Newsletter
Morgan Library’s New Blakes
The Times Literary Supplement recently printed an article by Thomas V. Lange, Assistant Curator of Printed Books at the Pierpont Morgan Library, New York, and[e] Charles Ryskamp, Director of the Pierpont Morgan Library, New York, describing a new purchase from “a Continental library” of a “specially bound life of Blake from the 1830 edition of Lives of the Most Eminent British Painters by Allan Cunningham,” and perhaps copied by Cunningham. The volume was extra-illustrated with a number of impressions of Blake’s engravings and etchings and two letters, one by John Varley to Cunningham, the other from Bernard Barton, the Quaker poet, to Cunningham.
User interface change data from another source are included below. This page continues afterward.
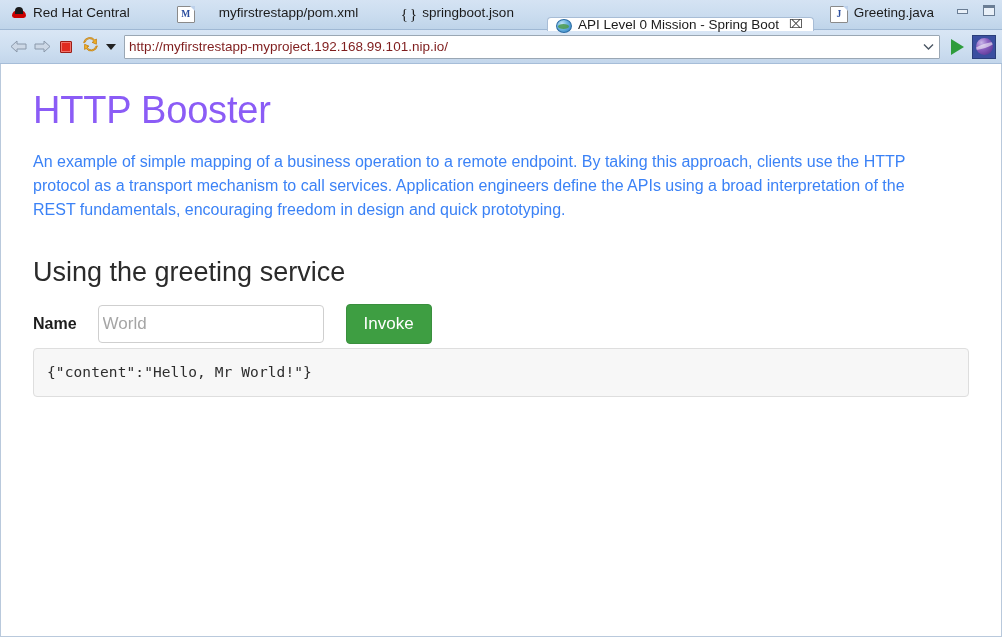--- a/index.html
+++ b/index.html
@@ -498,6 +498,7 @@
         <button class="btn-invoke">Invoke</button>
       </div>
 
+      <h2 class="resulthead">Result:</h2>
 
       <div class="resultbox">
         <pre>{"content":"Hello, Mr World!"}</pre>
Heretofore unrecorded impressions from the illuminated books include Jerusalem 2, 41, 59 and America 12, 13, 14, all posthumous impressions pulled by Tatham; contemporary impressions include Europe ii, 3, 4, Book of Los 5, and Jerusalem 28, 70, 75, some with differences from the “published” states, some with changes apparently by Blake. There are a number of Blake’s book illustrations, an “unexplained variant” of Blake’s illustration for the article on gem engraving for Rees’ Cyclopedia, and impressions of
begin page 64 | ↑ back to top five of the “separate plates” listed by Keynes: the portraits of Wilson Lowry and Lavater, Morning Amusement and Evening Amusement (both in black), and Joseph of Arimathea among the Rocks of Albion, second state, touched with wash. For further details see Charles Ryskamp, “A Blake Discovery,” TLS, 14 January 1977, pp. 40-41.